Search code examples
ccharbitwise-andinteger-promotionisspace

Why do a bitwise-and of a character with 0xff?


I am reading some code that implements a simple parser. A function named scan breaks up a line into tokens. scan has a static variable bp that is assigned the line to be tokenized. Following the assignment, the whitespace is skipped over. See below. What I don't understand is why the code does a bitwise-and of the character that bp points to with 0xff, i.e., what is the purpose of * bp & 0xff? How is this:

while (isspace(* bp & 0xff))
    ++ bp;

different from this:

while (isspace(* bp))
    ++ bp;

Here is the scan function:

static enum tokens scan (const char * buf)
                    /* return token = next input symbol */
{   static const char * bp;

    while (isspace(* bp & 0xff))
        ++ bp;

        ..
}

Solution

  • From the C Standard (7.4 Character handling <ctype.h>)
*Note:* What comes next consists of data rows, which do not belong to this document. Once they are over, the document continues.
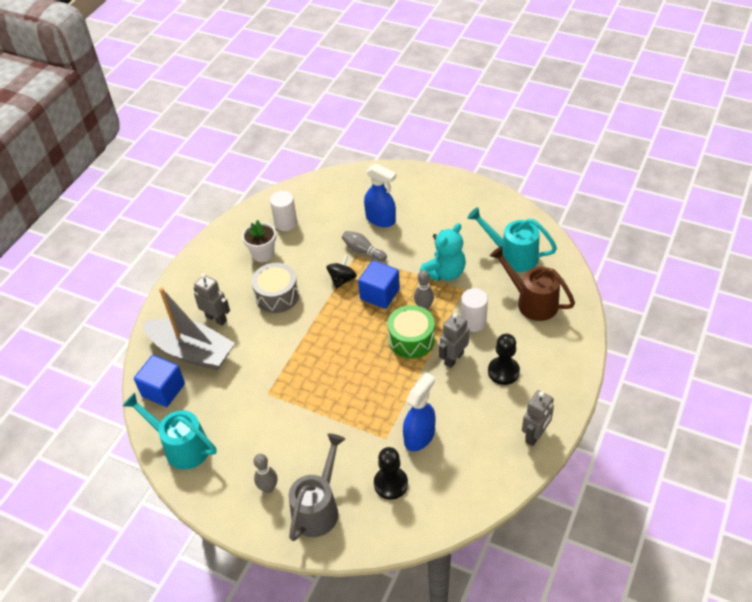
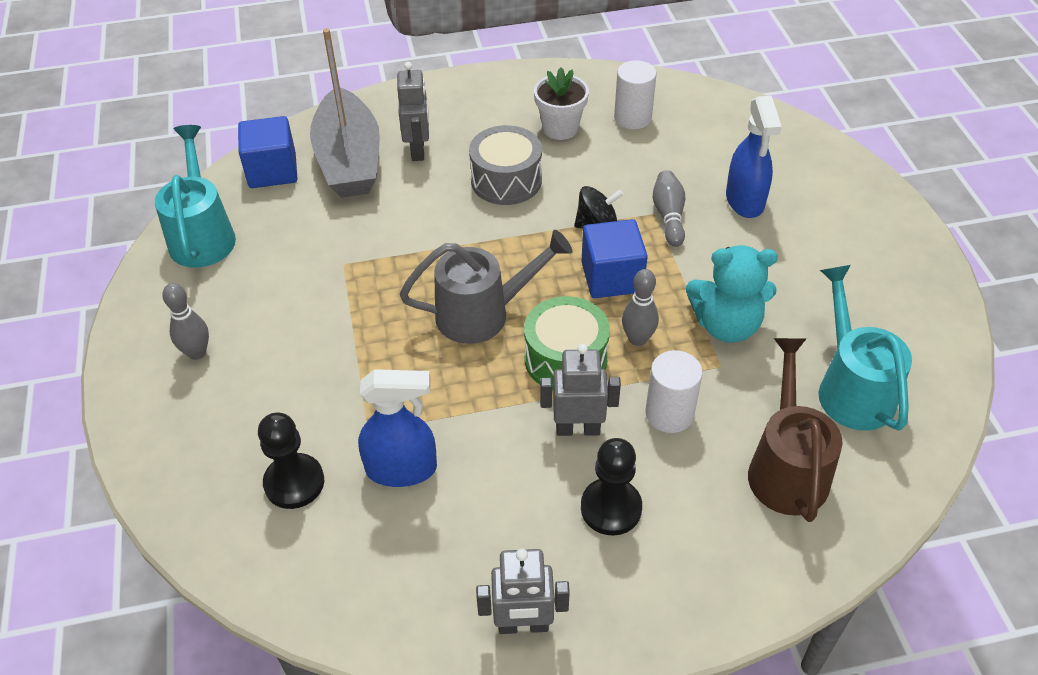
camera: 50 degrees right, 0 degrees up
grey watering can [289,433,345,541] -> grey watering can moved to [400,230,572,344]

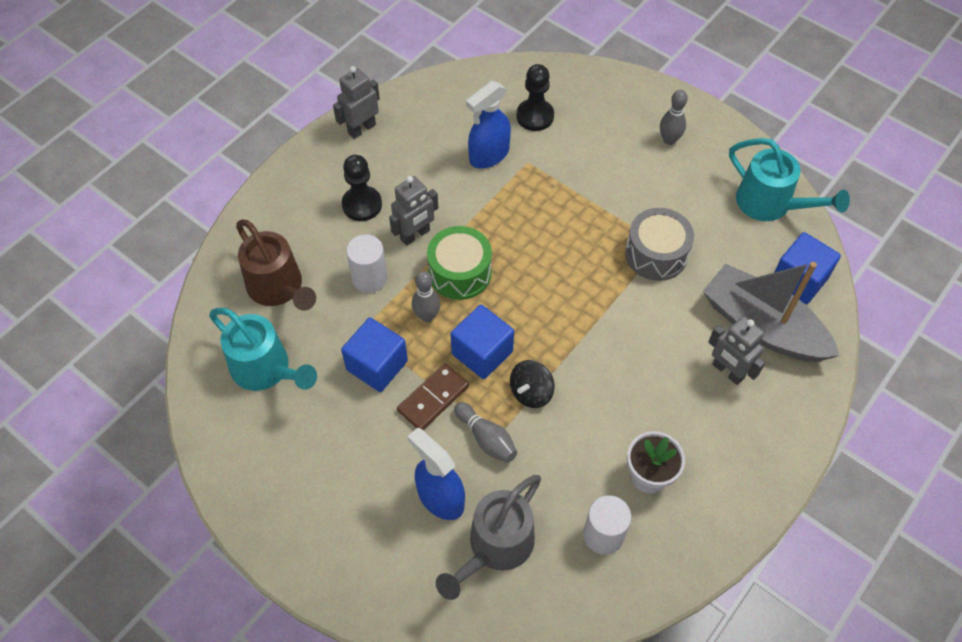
camera: 140 degrees right, 10 degrees up
grey watering can [400,230,572,344] -> grey watering can moved to [436,475,541,600]
grey drum [469,125,542,205] -> grey drum moved to [625,208,694,281]
turquoise teddy bear [686,245,778,343] -> blue cube [341,318,408,392]
none -> brown domino [397,363,469,430]

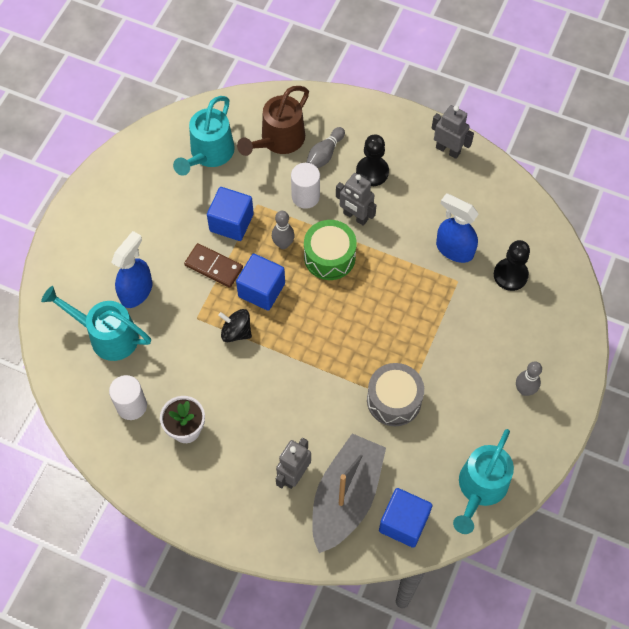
camera: 75 degrees right, 5 degrees up
grey watering can [436,475,541,600] -> turquoise watering can [41,286,151,361]
grey bowling pin [454,402,517,463] -> grey bowling pin moved to [306,127,345,168]

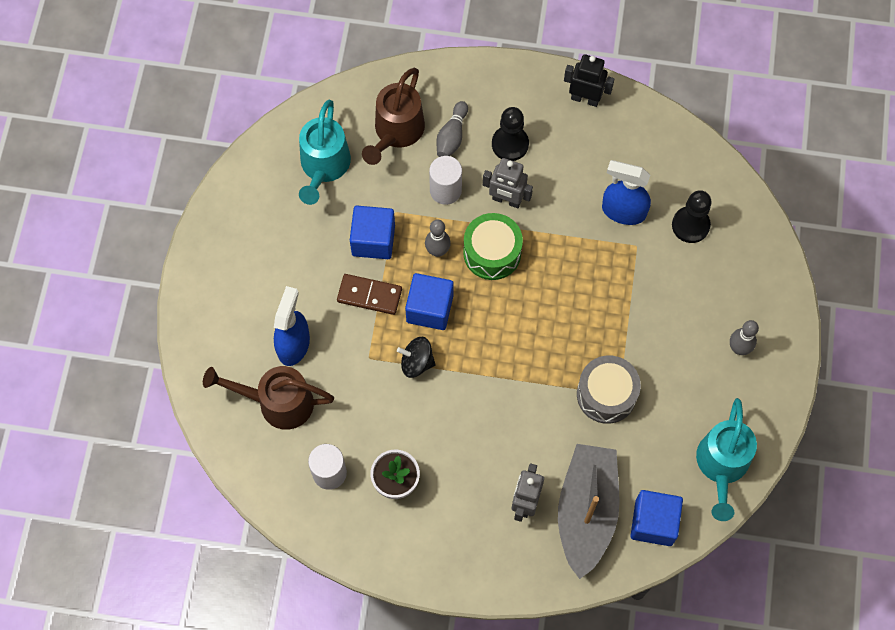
camera: 15 degrees left, 5 degrees up
turquoise watering can [41,286,151,361] -> brown watering can [203,366,334,430]
grey robot [432,105,474,159] -> black robot [564,54,615,107]

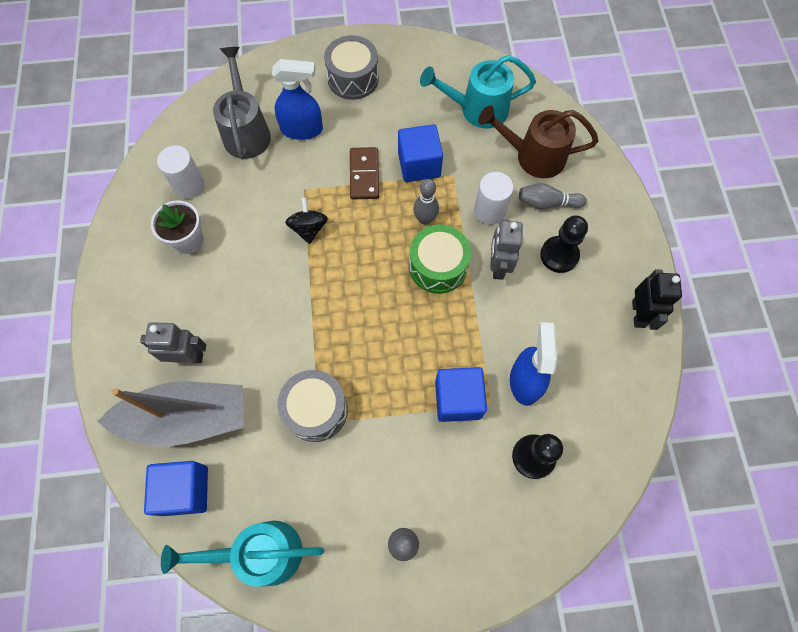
camera: 75 degrees right, 0 degrees up
brown watering can [203,366,334,430] -> grey watering can [213,47,271,160]
blue cube [405,273,454,330] -> blue cube moved to [435,367,487,422]
none -> grey drum [324,35,379,100]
    1 The header <ctype.h> declares several functions useful for classifying and mapping characters.198) In all cases the argument is an int, the value of which shall be representable as an unsigned char or shall equal the value of the macro EOF. If the argument has any other value, the behavior is undefined.

    In this call

    isspace(* bp)
    

    the argument expression *bp having the type char is converted to the type int due to the integer promotions.
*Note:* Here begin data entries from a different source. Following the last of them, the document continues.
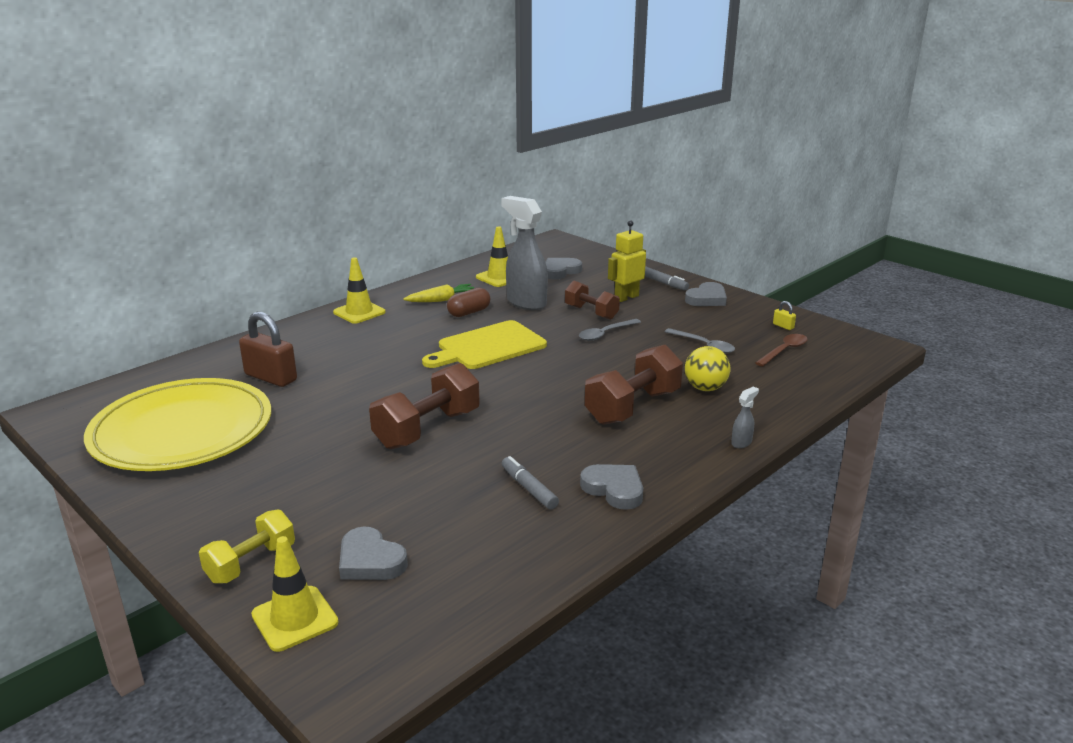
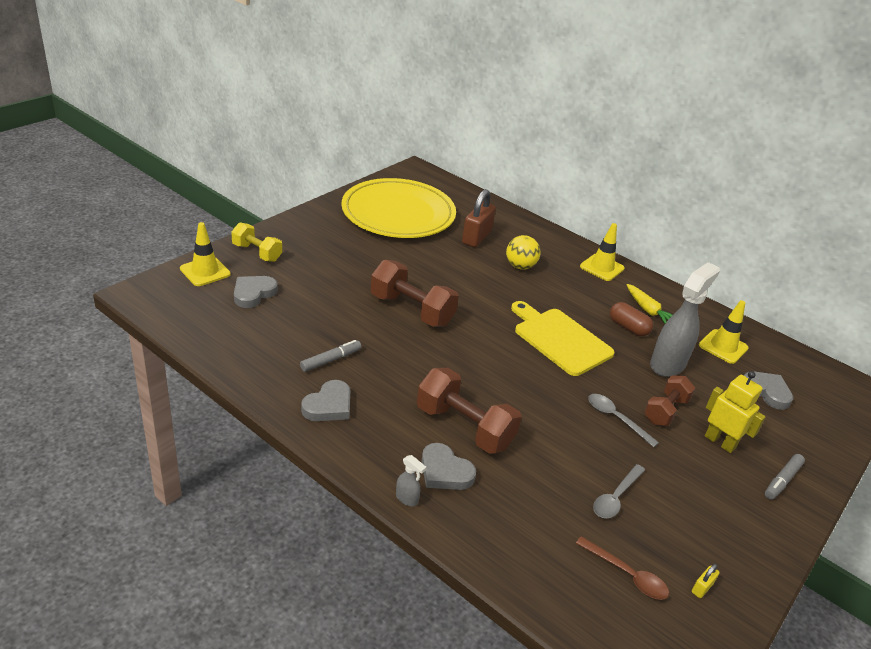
camera: 80 degrees right, 10 degrees up
grey heart [685,282,727,306] -> grey heart moved to [421,443,476,490]
yellow ball [685,346,730,391] -> yellow ball moved to [506,235,541,270]

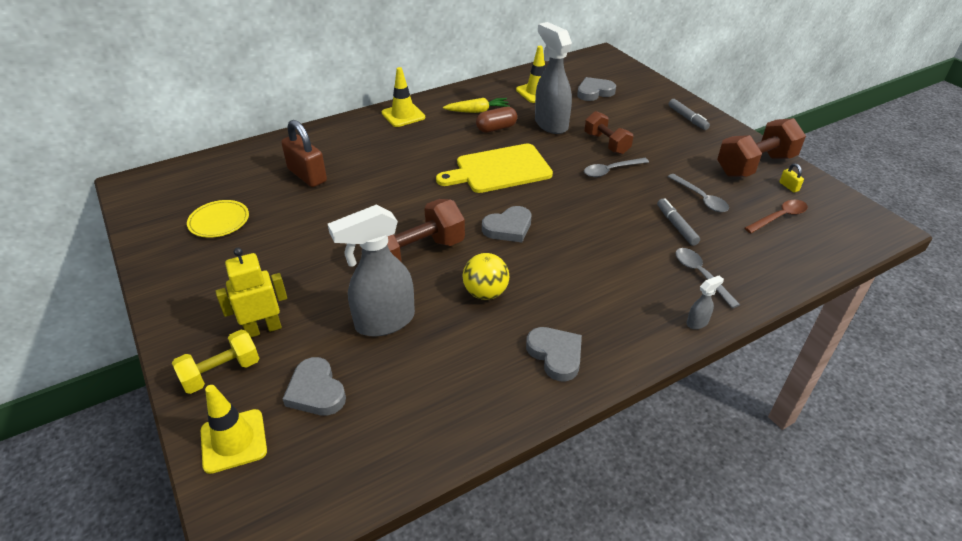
camera: 65 degrees left, 5 degrees up
grey marker [300,340,361,372] -> grey marker moved to [657,198,700,246]
yellow plate [341,178,456,238] -> yellow plate [187,200,249,238], size x0.40
brown dumbbell [417,368,521,454] -> brown dumbbell moved to [717,118,806,177]
grey heart [421,443,476,490] -> grey heart moved to [482,206,531,242]
yellow ball [506,235,541,270] -> yellow ball moved to [463,253,509,300]
yellow robot [705,371,765,453] -> yellow robot moved to [216,248,287,337]
none -> grey spray bottle [328,204,415,337]
none -> grey spoon [676,248,740,308]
    If the type char behaves as the type signed char and the value of the expression *bp is negative then the value of the promoted expression of the type int is also will be negative and can not be representable as a value of the type unsigned char.

    This results in undefined behavior.

    In this call

    isspace(* bp & 0xff)
    

    due to the bitwise operator & the result value of the expression * bp & 0xff of the type int can be represented as a value of the type unsigned char.

    So it is a trick used instead of writing a more clear code like

    isspace( ( unsigned char )*bp )
    

    The function isspace is usually implemented such a way that it uses its argument of the type int as an index in a table with 256 values (from 0 to 255). If the argument of the type int has a value that is greater than the maximum value 255 or a negative value (and is not equal to the value of the macro EOF) then the behavior of the function is undefined.